1. Hukuk Dairesi 2014/19602 E. , 2017/5474 K.
"İçtihat Metni"MAHKEMESİ :ASLİYE HUKUK MAHKEMESİ
DAVA TÜRÜ : ELATMANIN ÖNLENMESİ , ECRİMİSİL
Taraflar arasında görülen elatmanın önlenmesi, ecrimisil davası sonunda, yerel mahkemece davanın kabulüne ilişkin olarak verilen karar davalı vekili tarafından yasal süre içerisinde duruşma istekli temyiz edilmiş olmakla, duruşma günü olarak saptanan 17.10.2017 için yapılan tebligat üzerine temyiz eden vekili Avukat gelmedi, temyiz edilen vekili Avukat ... geldi, duruşmaya başlandı, süresinde verildiği ve kayıt olunduğu anlaşılan temyiz dilekçesinin kabulüne karar verildikten sonra gelen vekilin sözlü açıklamaları dinlendi, duruşmanın bittiği bildirildi, iş karara bırakıldı. Bilahare Tetkik Hakimi ... tarafından düzenlenen rapor okundu, düşüncesi alındı. Dosya incelenerek gereği görüşülüp düşünüldü:
-KARAR-
Elatmanın önlenmesi, ecrimisil istekli davanın kabulüne ilişkin olarak verilen karar, davalı tarafından temyiz harcı yatırılmadan ve adli yardım talep edilerek temyiz edilmiştir.
Bilindiği üzere, Anayasa"da aranan hak arama özgürlüğünün kullanılabilmesi ve adil yargılama hakkının unsurlarından olan, taraflar arasında silahların eşitliği ilkesinin hayata geçirilebilmesi için gerekli yargılama giderlerini ödemede sıkıntıya düşecek veya ödeyemeyecek durumda bulunan kişilere, her türlü mali ve hukuki korunma taleplerinde kolaylık sağlanması, sosyal hukuk devletinin ilkelerinden olup, bu gereğin yerine getirilebilmesi de adli yardım ile mümkündür.
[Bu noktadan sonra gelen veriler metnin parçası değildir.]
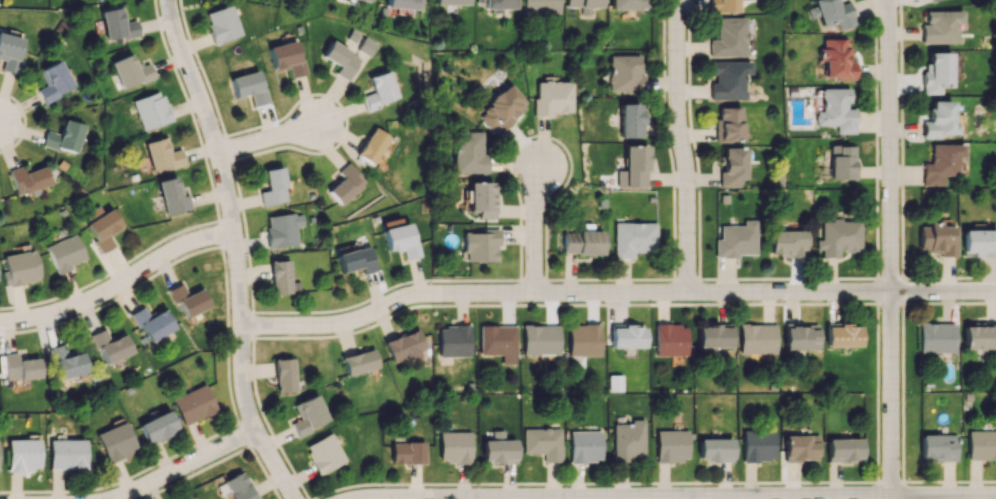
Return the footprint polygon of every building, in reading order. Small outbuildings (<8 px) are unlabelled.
[(386,8),(421,9),(421,0),(386,0),(386,8)] [(514,0),(476,0),(476,3),(483,3),(483,11),(501,11),(501,9),(514,9),(514,0)] [(521,13),(558,13),(558,0),(521,0),(521,13)] [(580,7),(580,15),(590,15),(590,7),(600,7),(600,0),(566,0),(566,7),(580,7)] [(646,10),(646,0),(611,0),(611,10),(646,10)] [(710,13),(739,12),(738,0),(710,0),(710,13)] [(839,5),(837,0),(812,0),(814,6),(807,9),(810,19),(818,16),(822,26),(835,22),(838,30),(855,25),(848,1),(839,5)] [(203,13),(213,44),(242,35),(232,4),(203,13)] [(125,22),(122,7),(100,11),(105,41),(138,35),(136,20),(125,22)] [(962,11),(922,10),(922,43),(955,43),(956,23),(962,23),(962,11)] [(744,17),(716,18),(717,40),(708,40),(708,57),(745,56),(744,17)] [(0,33),(0,60),(3,60),(0,70),(15,74),(20,60),(16,59),(21,39),(0,33)] [(377,43),(364,36),(357,50),(370,56),(377,43)] [(849,38),(821,39),(821,60),(824,60),(824,79),(855,79),(854,61),(849,61),(849,38)] [(267,46),(273,71),(288,68),(290,77),(303,74),(296,40),(267,46)] [(334,74),(347,81),(360,57),(329,41),(321,57),(338,66),(334,74)] [(940,94),(940,87),(949,88),(950,53),(924,53),(923,94),(940,94)] [(110,62),(121,89),(141,81),(142,83),(155,78),(148,63),(136,68),(130,54),(110,62)] [(608,91),(644,91),(644,74),(639,74),(639,56),(609,55),(608,91)] [(42,103),(72,87),(57,60),(36,71),(44,85),(35,90),(42,103)] [(743,100),(743,76),(749,76),(750,61),(711,61),(711,83),(709,83),(709,99),(743,100)] [(368,77),(373,92),(361,96),(366,109),(399,98),(389,70),(368,77)] [(229,76),(233,96),(250,94),(252,105),(265,103),(260,71),(229,76)] [(571,113),(570,81),(533,82),(534,114),(571,113)] [(497,133),(526,105),(507,84),(478,112),(497,133)] [(848,89),(821,88),(821,112),(815,112),(815,125),(836,125),(836,134),(855,134),(855,109),(848,109),(848,89)] [(143,131),(171,120),(159,90),(131,101),(143,131)] [(951,102),(928,101),(928,121),(922,121),(921,138),(939,138),(939,134),(962,134),(963,119),(951,119),(951,102)] [(619,137),(641,137),(641,104),(620,104),(619,137)] [(714,142),(741,141),(741,133),(747,133),(746,124),(740,124),(740,107),(717,107),(717,118),(714,118),(714,142)] [(82,124),(63,119),(59,134),(45,130),(41,145),(74,154),(82,124)] [(396,139),(372,127),(357,156),(373,164),(377,155),(385,159),(396,139)] [(453,173),(487,173),(487,155),(482,155),(482,131),(453,132),(453,173)] [(180,149),(170,151),(166,136),(143,142),(151,172),(184,163),(180,149)] [(922,163),(921,185),(942,185),(942,176),(956,176),(956,158),(962,158),(962,144),(930,144),(929,163),(922,163)] [(617,187),(647,187),(646,145),(623,145),(624,169),(616,169),(617,187)] [(854,180),(855,147),(836,146),(836,155),(830,155),(829,179),(854,180)] [(738,186),(738,179),(744,179),(743,147),(720,148),(720,187),(738,186)] [(339,205),(366,183),(348,162),(337,172),(342,178),(327,191),(339,205)] [(22,173),(20,166),(8,170),(16,195),(49,185),(43,166),(22,173)] [(262,206),(288,200),(281,166),(262,170),(266,190),(259,191),(262,206)] [(163,213),(190,210),(188,194),(180,195),(178,177),(158,180),(163,213)] [(494,218),(493,182),(468,182),(468,211),(476,211),(477,218),(494,218)] [(80,215),(101,253),(113,245),(108,236),(121,229),(110,208),(101,213),(97,206),(80,215)] [(265,216),(268,248),(298,245),(296,227),(303,226),(302,212),(265,216)] [(409,223),(401,224),(399,218),(380,222),(386,252),(401,249),(404,260),(420,257),(417,242),(413,243),(409,223)] [(756,257),(756,220),(743,220),(743,226),(720,225),(719,239),(715,239),(715,256),(756,257)] [(859,252),(859,221),(820,220),(820,239),(815,239),(815,250),(821,250),(821,257),(838,257),(838,251),(859,252)] [(954,254),(955,222),(927,221),(927,227),(919,226),(918,253),(954,254)] [(613,258),(633,258),(633,252),(654,252),(655,223),(614,223),(613,258)] [(498,229),(480,229),(480,232),(464,232),(464,261),(498,261),(498,229)] [(973,252),(973,257),(995,257),(995,230),(962,230),(962,253),(973,252)] [(562,231),(561,254),(601,254),(601,231),(562,231)] [(804,231),(769,232),(770,256),(804,256),(804,231)] [(85,260),(74,233),(45,246),(56,273),(85,260)] [(335,255),(340,272),(359,267),(361,274),(375,271),(369,246),(335,255)] [(4,286),(39,280),(34,250),(2,255),(5,270),(1,271),(4,286)] [(290,260),(270,261),(272,294),(299,293),(299,282),(290,282),(290,260)] [(184,317),(208,307),(201,288),(186,295),(181,283),(166,289),(173,305),(179,303),(184,317)] [(174,328),(162,309),(149,317),(142,306),(130,313),(149,343),(174,328)] [(954,323),(918,323),(919,353),(954,352),(954,323)] [(655,356),(686,356),(686,324),(654,325),(655,356)] [(776,325),(739,324),(739,353),(775,354),(776,325)] [(470,326),(438,325),(437,356),(469,357),(470,326)] [(523,355),(559,355),(559,325),(522,326),(523,355)] [(600,326),(569,325),(568,355),(600,356),(600,326)] [(731,348),(731,326),(706,325),(706,328),(698,327),(697,347),(731,348)] [(817,350),(818,326),(784,325),(784,349),(817,350)] [(859,346),(859,325),(825,326),(826,346),(859,346)] [(962,349),(991,349),(991,339),(995,339),(995,326),(962,325),(962,349)] [(515,326),(479,326),(479,355),(501,355),(501,364),(516,364),(515,326)] [(610,347),(644,348),(644,326),(622,326),(622,328),(611,328),(610,347)] [(90,334),(103,365),(132,353),(124,334),(109,340),(104,328),(90,334)] [(381,341),(417,328),(426,350),(390,363),(381,341)] [(82,352),(66,357),(62,344),(48,347),(57,380),(87,372),(82,352)] [(346,375),(341,358),(373,349),(378,366),(346,375)] [(2,354),(6,381),(41,376),(38,357),(18,360),(17,352),(2,354)] [(292,357),(295,391),(276,392),(273,358),(292,357)] [(608,391),(623,391),(622,375),(608,375),(608,391)] [(182,425),(215,411),(204,384),(171,398),(182,425)] [(290,423),(300,418),(293,404),(314,394),(327,419),(310,427),(311,430),(297,437),(293,429),(290,423)] [(176,432),(168,411),(137,423),(145,443),(176,432)] [(612,459),(643,460),(643,420),(630,419),(630,424),(613,424),(612,459)] [(136,451),(125,422),(96,433),(106,462),(136,451)] [(539,451),(523,452),(523,428),(559,428),(559,445),(560,445),(560,460),(540,461),(539,451)] [(687,430),(655,431),(656,461),(687,461),(687,430)] [(774,430),(742,430),(742,461),(773,461),(774,430)] [(439,432),(470,431),(470,461),(440,462),(439,432)] [(569,462),(600,461),(600,431),(569,432),(569,462)] [(967,431),(968,460),(995,460),(995,431),(967,431)] [(345,459),(319,474),(304,446),(330,432),(345,459)] [(920,461),(956,460),(955,434),(920,435),(920,461)] [(784,461),(818,461),(817,435),(784,435),(784,461)] [(481,439),(514,438),(515,463),(481,464),(481,439)] [(731,438),(698,439),(698,461),(732,461),(731,438)] [(826,439),(827,461),(860,461),(860,438),(826,439)] [(39,439),(7,440),(7,470),(39,470),(39,439)] [(49,469),(85,469),(85,439),(49,440),(49,469)] [(390,463),(390,442),(424,442),(424,463),(390,463)] [(241,471),(222,480),(231,498),(254,498),(241,471)]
Bu nedenle adli yardım müessesesi 6100 sayılı HMK"nin 334 ila 340. maddeleri arasında düzenlenmiştir.
Öte yandan; 6100 sayılı HMK"nin 336/3. maddesinde adli yardım talebinin kanun yollarına başvuru sırasında Yargıtay"a da yapılabileceği açıkça belirtilmiş ve 337/1. maddesinde de duruşma yapılmaksızın talep hakkında karar verilebileceği hükme bağlanmıştır.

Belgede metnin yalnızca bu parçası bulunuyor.